Antes de iniciar a nossa discussão, cabe ressaltar a metodologia que será utilizada neste breve
trabalho. Para trabalhar com as letras de música citadas, iremos utilizar a análise de discurso.
Seguindo os ensinamentos de José D'Assunção Barros[2], as fontes históricas deixaram de ser
vistas como um testemunho de suas épocas para ser considerada um discurso. Ou seja, uma
análise séria de uma fonte histórica deve considerar algumas
questões: Quem fez; Por que fez; Para quem fez; Quando fez; Como fez.A partir disto,
teremos menos chance de cair na armadilha de considerar as fontes como um retrato fiel da
realidade (será que isso existe?).
Dito isto, consideramos que a melhor forma de explorar uma fonte histórica, e esta será a
nossa missão neste trabalho, seguindo a linha metodológica de análise de discurso, deve ser
atentando para o intratexto, o intertexto e o contexto.
2.O MALANDRO
Abordaremos a questão da malandragem sob a ótica de dois malandros – Noel Rosa e Wilson
Batista.
Noel Rosa mergulhou na música desde pequeno. Sob influência dos pais, ele aprendeu cedo a
gostar da música. Autodidata, no tempo do Colégio São Bentofazia paródias pornográficas de
canções famosas no da época. Já na adolescência freqüentava bordéis e pensões de mulheres.
Como um bom malandro, caiu na boemia. Noel participava de serenatas em Vila Isabel –
famoso celeiro de músicos. No final da década de 1920 formou um grupo – O Bando de
Tangarás. Com ele estavam: Almirante, Braguinha (o João de Barro), Henrique Brito e
Alvinho.
Wilson Batista também tomou gosto pela música desde cedo. Nascido em Campos (RJ),
tocava triângulo num a banda organizada pelo seu tio, o maestro Ovídio Batista. No fim da
década de 1920 mudou-se com a família para a Capital Federal. Não demorou até ser
seduzido pela boemia da Lapa, freqüentando cabarés e bares. Preso algumas vezes, trabalhou
como eletricista e como ajudante de contra-regra, mas seu sonho era viver da música. Sua
primeira composição é de 1929.
As letras analisadas nesta parte estão compreendidas entre os anos 1932 e 1936, portanto,
antes do advento do Estado Novo, em 1937.
Eu passo gingando
Provoco e desafio
Eu tenho orgulho
Do meu proceder
Andar no miserê[5]
Desta forma, o malandro é o cara esperto, aquele que se dá bem na vida, sem precisar
trabalhar dia e noite. O mané é aquele que não aproveita a vida, têm que trabalhar e, mesmo
assim, vive sempre na penúria. O Zé-mané e o caxias pertencem ao universo da ordem, do
trabalho. De outro lado, o malandro está inserido no universo da desordem, talvez por isso
esteja tão perto da marginalidade.
Ainda na mesma música de Wilson Batista, podemos perceber mais duas características do
malandro – o seu "estilo" e sua "inclinação".
Tamanco arrastado
Lenço no pescoço
Navalha no bolso[6]
Na segunda parte, a malandragem é encarada como um destino, algo parecido como um dom.

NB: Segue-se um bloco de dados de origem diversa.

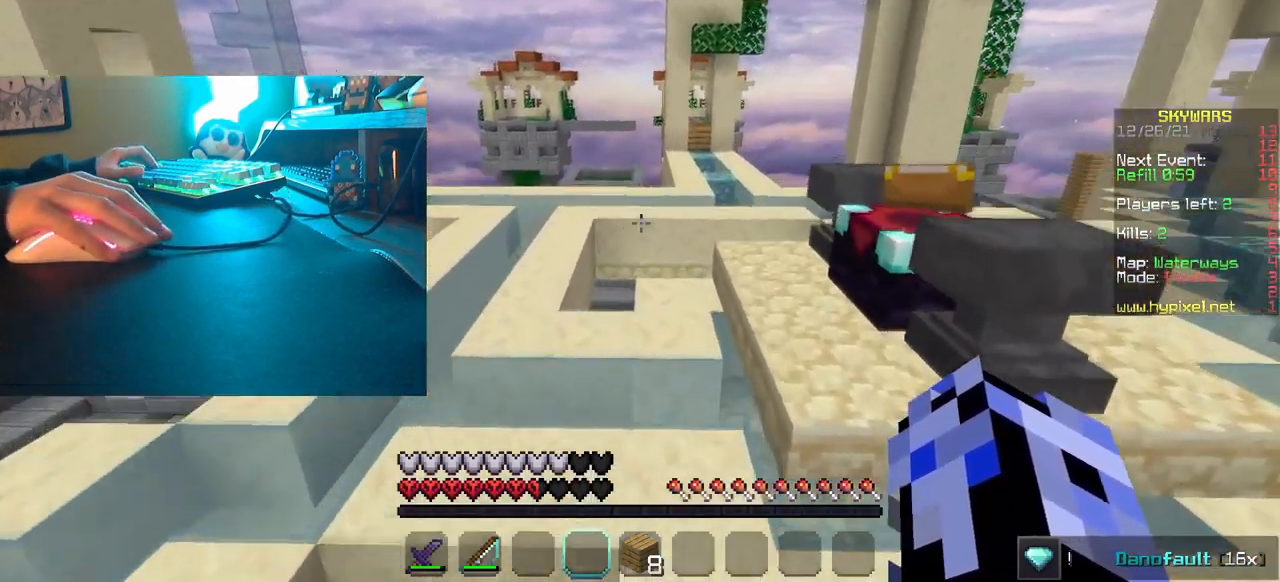
{"keys": ["d", "w"], "mouse": [], "events": [[384, "d", "down"]]}
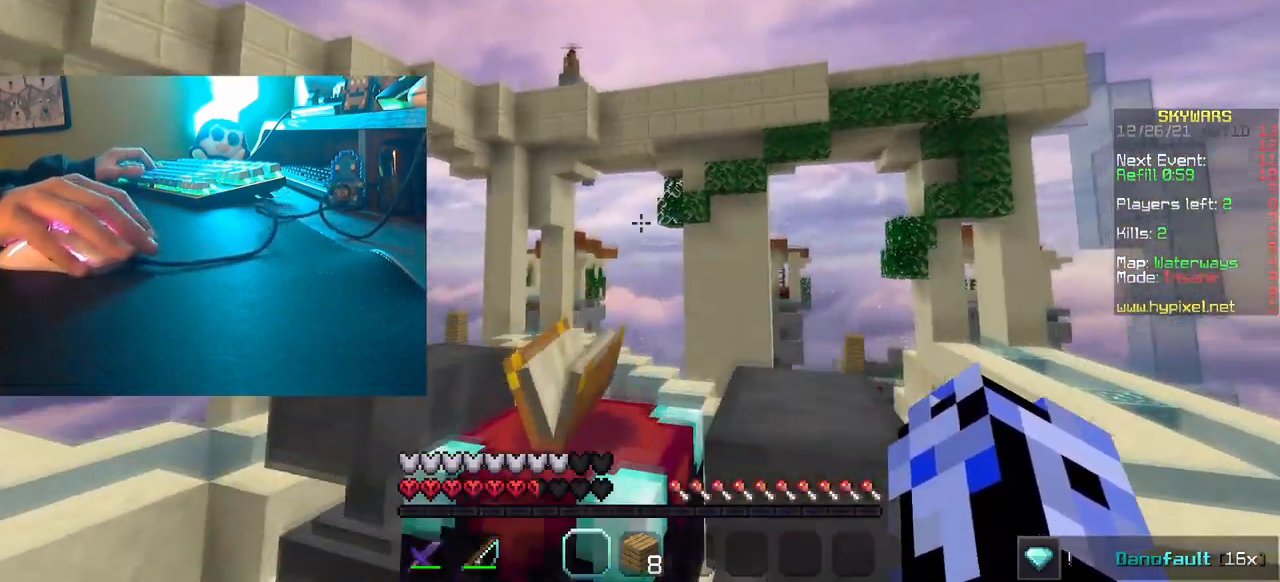
{"keys": ["d", "w"], "mouse": [], "events": []}
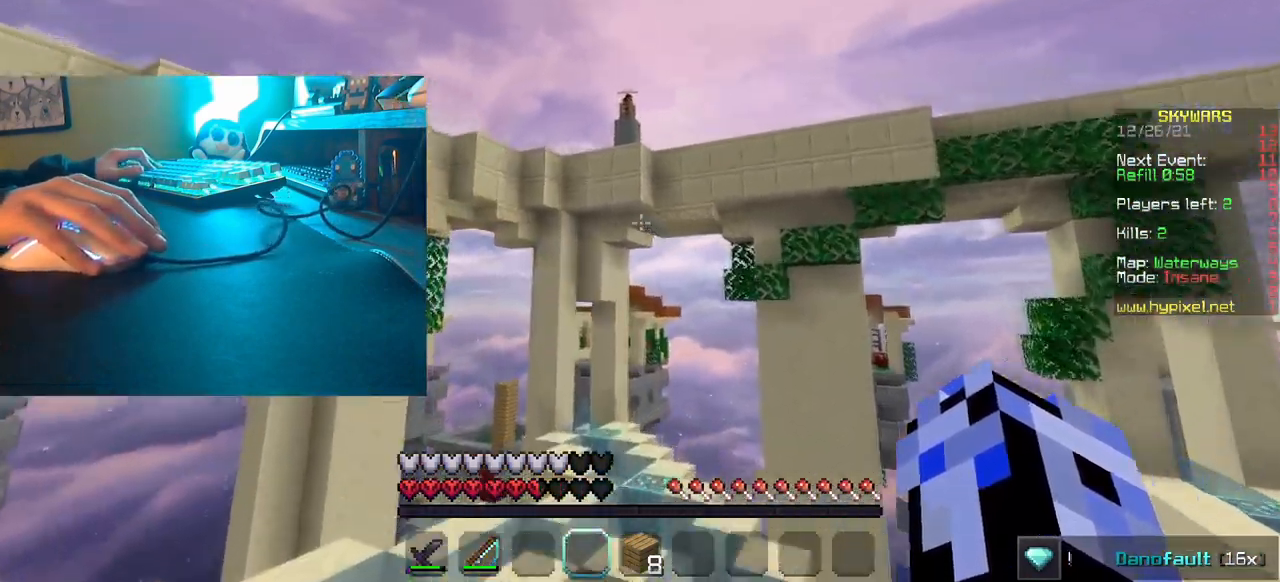
{"keys": [], "mouse": [], "events": [[50, "d", "up"], [100, "w", "up"]]}
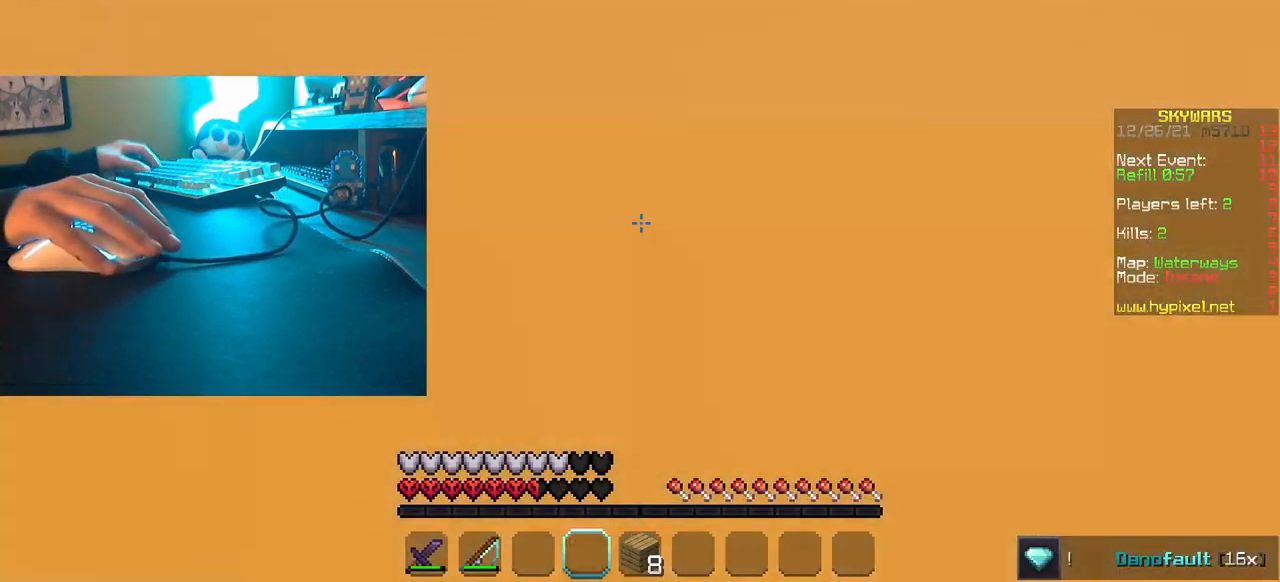
{"keys": [], "mouse": [], "events": []}
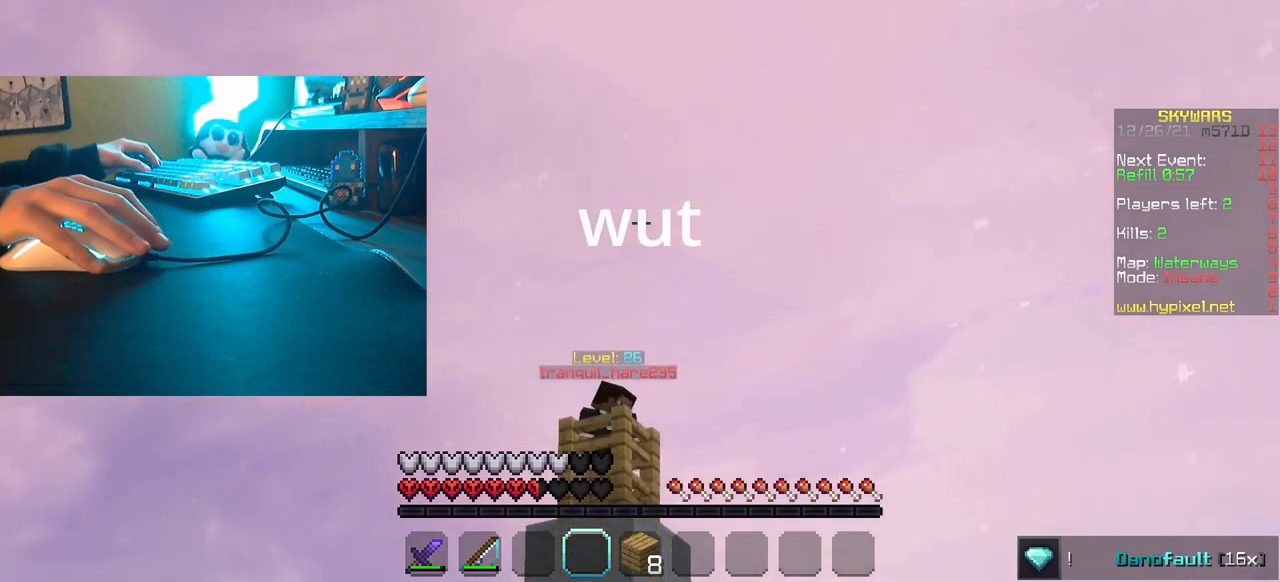
{"keys": [], "mouse": [], "events": []}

Apenas estes "escolhidos" seriam os legítimos malandros.
Eu sou vadio
Tirava samba-canção[7]
Diferente do que muitos pensam, o malandro não era um cara tão "sortudo" assim. Ele podia
até fazer sucesso com as mulheres, ser temido por muitos devido a sua sagacidade oriunda das
ruas. No entanto, nas canções de Noel Rosa, podemos perceber que sua vida não era das
melhores.
De me trazer depressa
Um guardanapo
Um envelope e um cartão
Vá dizer ao charuteiro
Um isqueiro e um cinzeiro
Para 34-4333
Um sujeito que vivia de pão com manteiga; não tinha dinheiro pra comprar caneta, cigarro,
isqueiro, guarda-chuva muito menos um rádio e nem a conta do botequim, definitivamente
não vivia confortavelmente. No entanto, o malandro que é malandro dava o seu jeito para
sobreviver.
Outra característica marcante na vida do malandro é a repressão policial. Por estar num
ambiente onde a criminalidade é comum – como no caso do jogo do bicho -, o malandro é
visto pela polícia como um marginal.
Mesmo com esta vida tão conturbada, a conotação de malandragem nesta época está
relacionado com algo positivo, algo parecido como símbolo da modo de vida do brasileiro.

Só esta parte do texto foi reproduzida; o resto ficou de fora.